Scientific classification
- Kingdom: Plantae
- Clade: Tracheophytes
- Clade: Angiosperms
- Clade: Eudicots
- Order: Proteales
- Family: Proteaceae
- Genus: Persoonia
- Species: P. micranthera
- Binomial name: Persoonia micranthera P.H.Weston
- Synonyms: Persoonia micrantha S.J.van Leeuwen, A.P.Br. & S.J.Patrick

= Persoonia micranthera =

- Genus: Persoonia
- Species: micranthera
- Authority: P.H.Weston
- Conservation status: EN
- Synonyms: Persoonia micrantha S.J.van Leeuwen, A.P.Br. & S.J.Patrick

Species of flowering plant

Persoonia micranthera, commonly known as the small-flowered snottygobble, is a species of flowering plant in the family Proteaceae and is endemic to a restricted area in the south-west of Western Australia. It is a low-lying to prostrate shrub with branchlets that are hairy when young, spatula-shaped to lance-shaped leaves with the narrower end towards the base, hairy yellow flowers borne in groups of four to fifteen, and smooth, oval fruit.

==Description==
Persoonia micranthera is a low-lying to prostrate shrub that typically grows to a height of 10–40 cm with thin bark and branchlets that are hairy in their first year. The leaves are spatula-shaped to lance-shaped or egg-shaped with the narrower end towards the base, 40–80 mm long and 8–30 mm wide. The flowers are arranged in groups of four to fifteen along a rachis 10–60 mm long on the ends of branchlets, each flower on a pedicel 2.5–8 mm long. The tepals are yellow, hairy on the outside, 10.5–14 mm long. Flowering occurs from February to March and the fruit is a smooth drupe.

==Taxonomy==
Persoonia micranthera was first formally described in 1994 by Peter Weston in the journal Telopea from specimens he collected on the summit of Bluff Knoll in 1980.
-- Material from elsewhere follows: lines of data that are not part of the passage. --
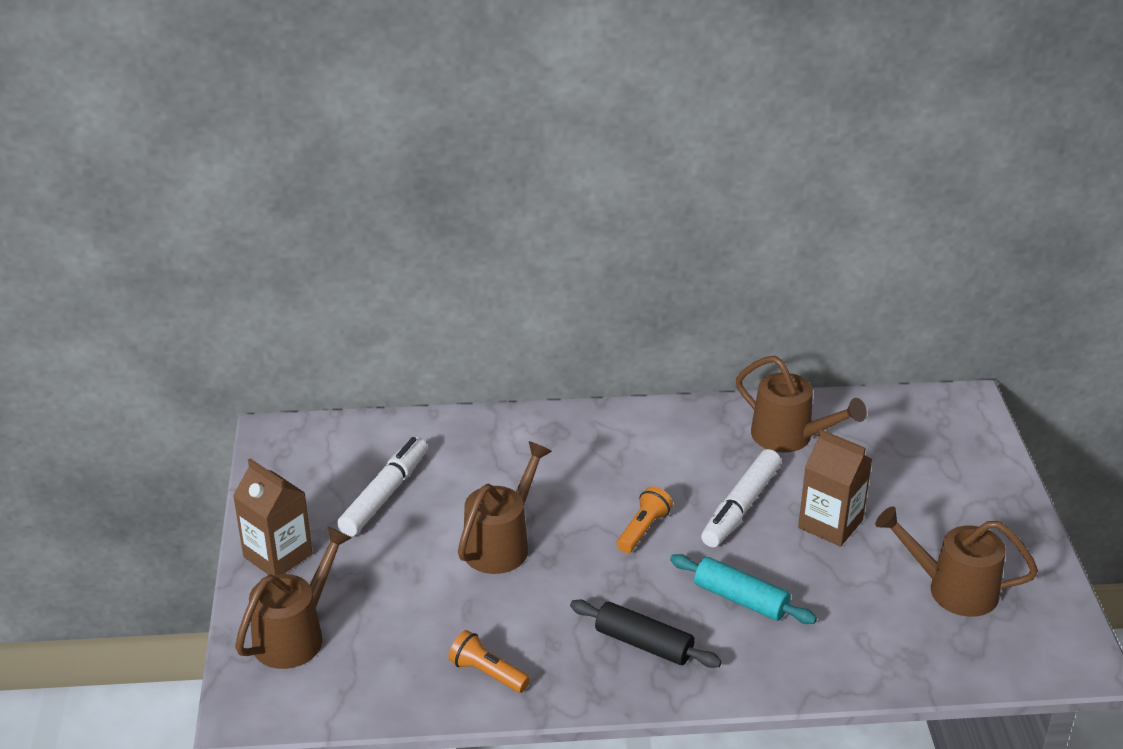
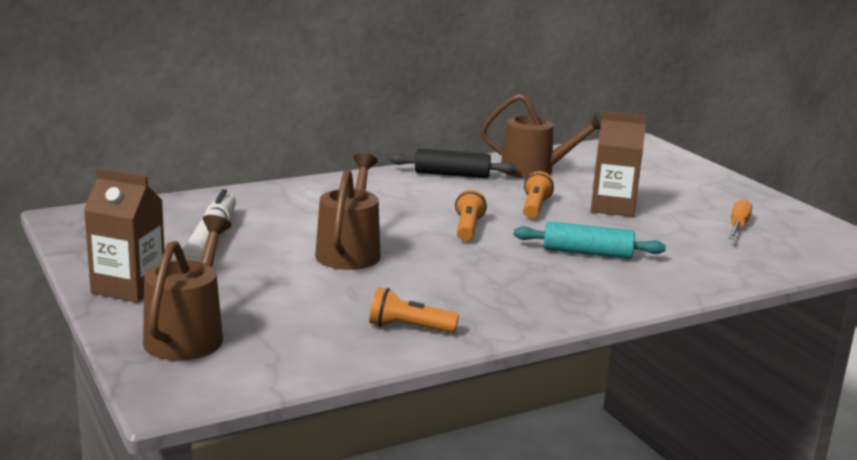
camera: 25 degrees left, 15 degrees down
black rolling pin [570,600,722,668] -> black rolling pin moved to [390,149,517,178]
white marker [701,449,781,547] -> orange flashlight [523,171,554,219]
brown watering can [875,506,1038,617] -> orange screwdriver [728,199,753,239]

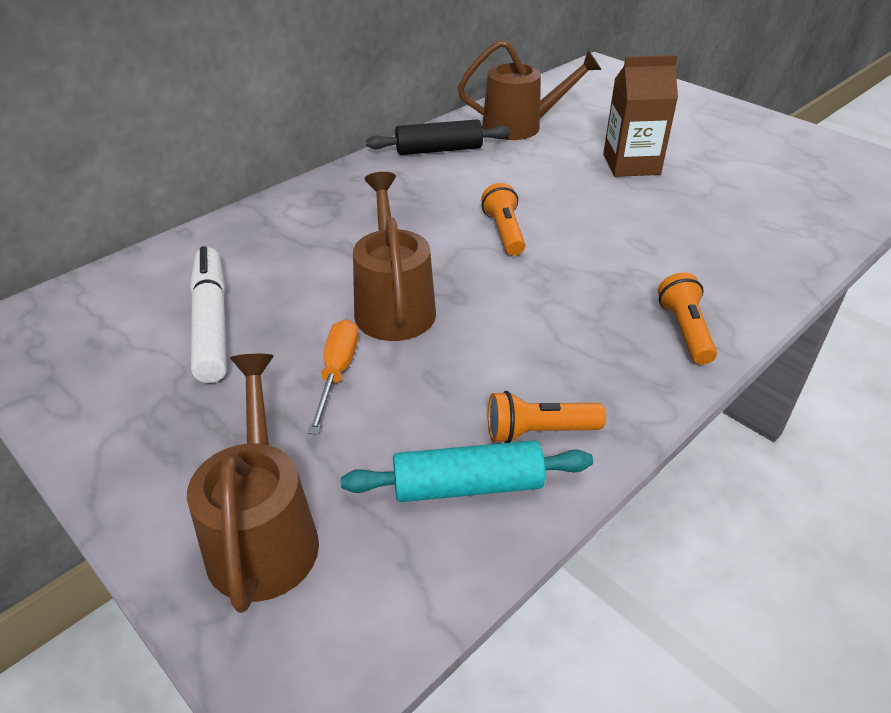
camera: 15 degrees left, 20 degrees up
brown carton [84,168,165,303] -> none
turquoise rolling pin [514,221,666,259] -> turquoise rolling pin moved to [341,440,593,502]
orange flashlight [523,171,554,219] -> orange flashlight moved to [658,272,717,365]
orange screwdriver [728,199,753,239] -> orange screwdriver moved to [308,319,358,435]

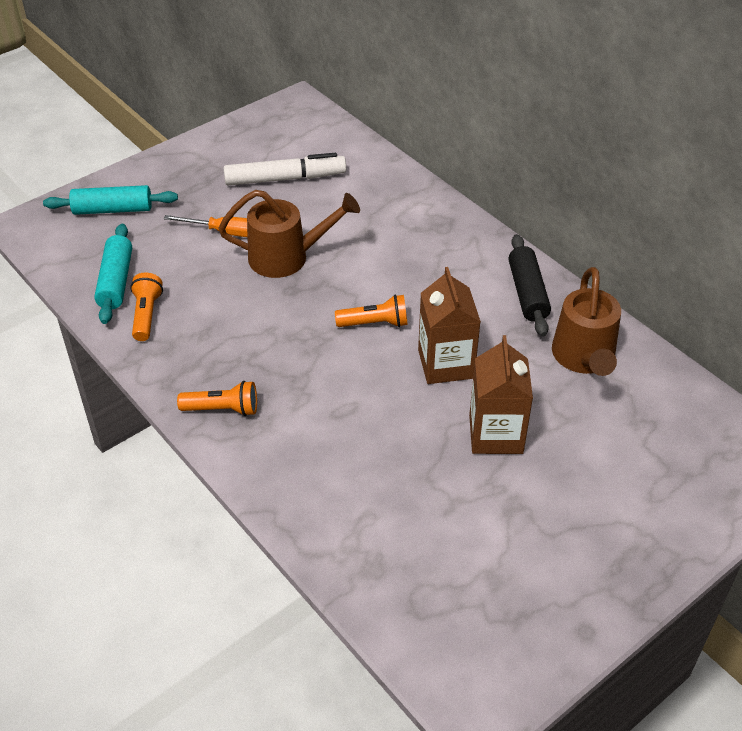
camera: 95 degrees right, 5 degrees up
brown watering can [187,354,319,613] -> turquoise rolling pin [43,185,178,215]
none -> brown carton [418,267,481,384]

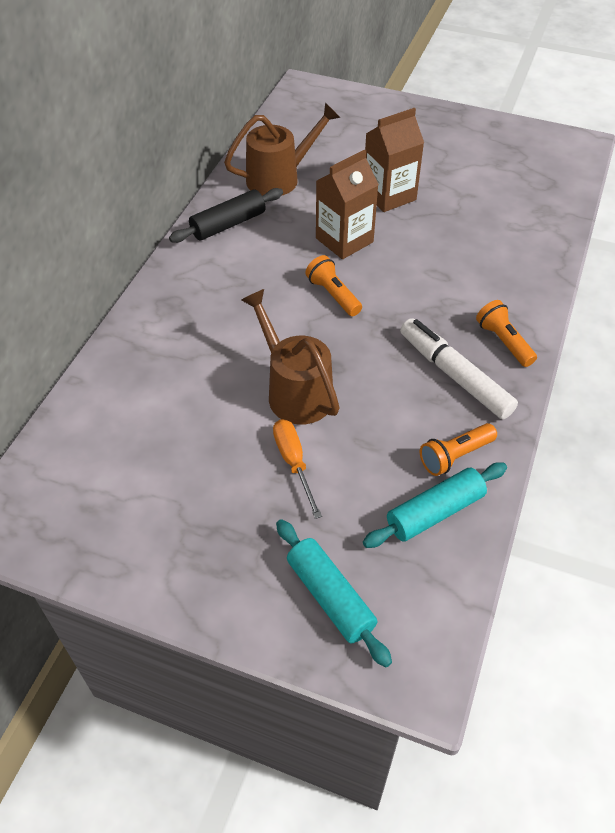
camera: 120 degrees left, 5 degrees up
white marker [224,153,346,185] -> white marker moved to [400,318,518,420]

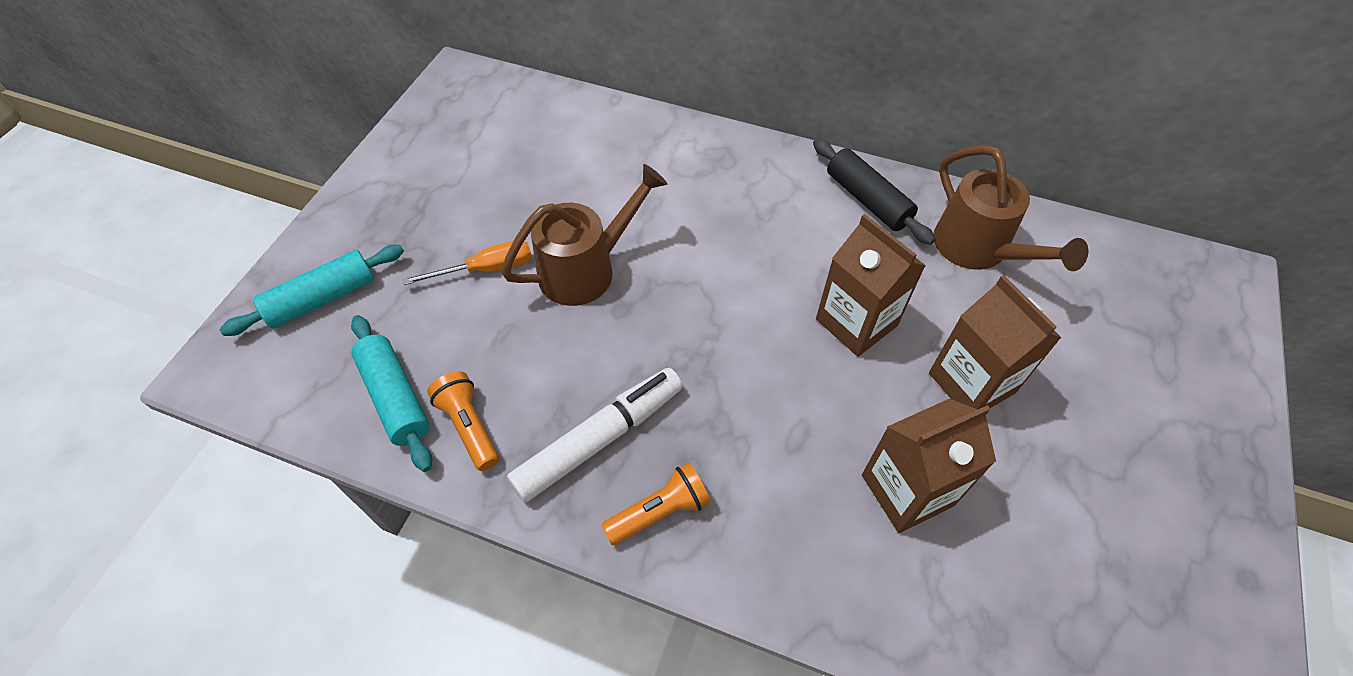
camera: 90 degrees right, 5 degrees up
orange flashlight [305,255,362,316] -> none
none -> brown carton [862,399,996,533]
==Distribution and habitat==
Small-flowered snottygobble grows as an understorey shrub in thicket vegetation at high altitudes on peaks in the eastern Stirling Range. In 2007 five populations were known, two with fewer than ten mature plants, two with fewer than one hundred and two with more than one hundred individuals.

==Conservation status==
This geebung is listed as "endangered" ander the Australian Government Environment Protection and Biodiversity Conservation Act 1999, as "Threatened Flora (Declared Rare Flora — Extant)" by the Department of Environment and Conservation (Western Australia) and an Interim Recovery Plan has been prepared. The main threats to the species include Phytophthora cinnamomi causing dieback, inappropriate fire regimes, trampling and grazing by local fauna.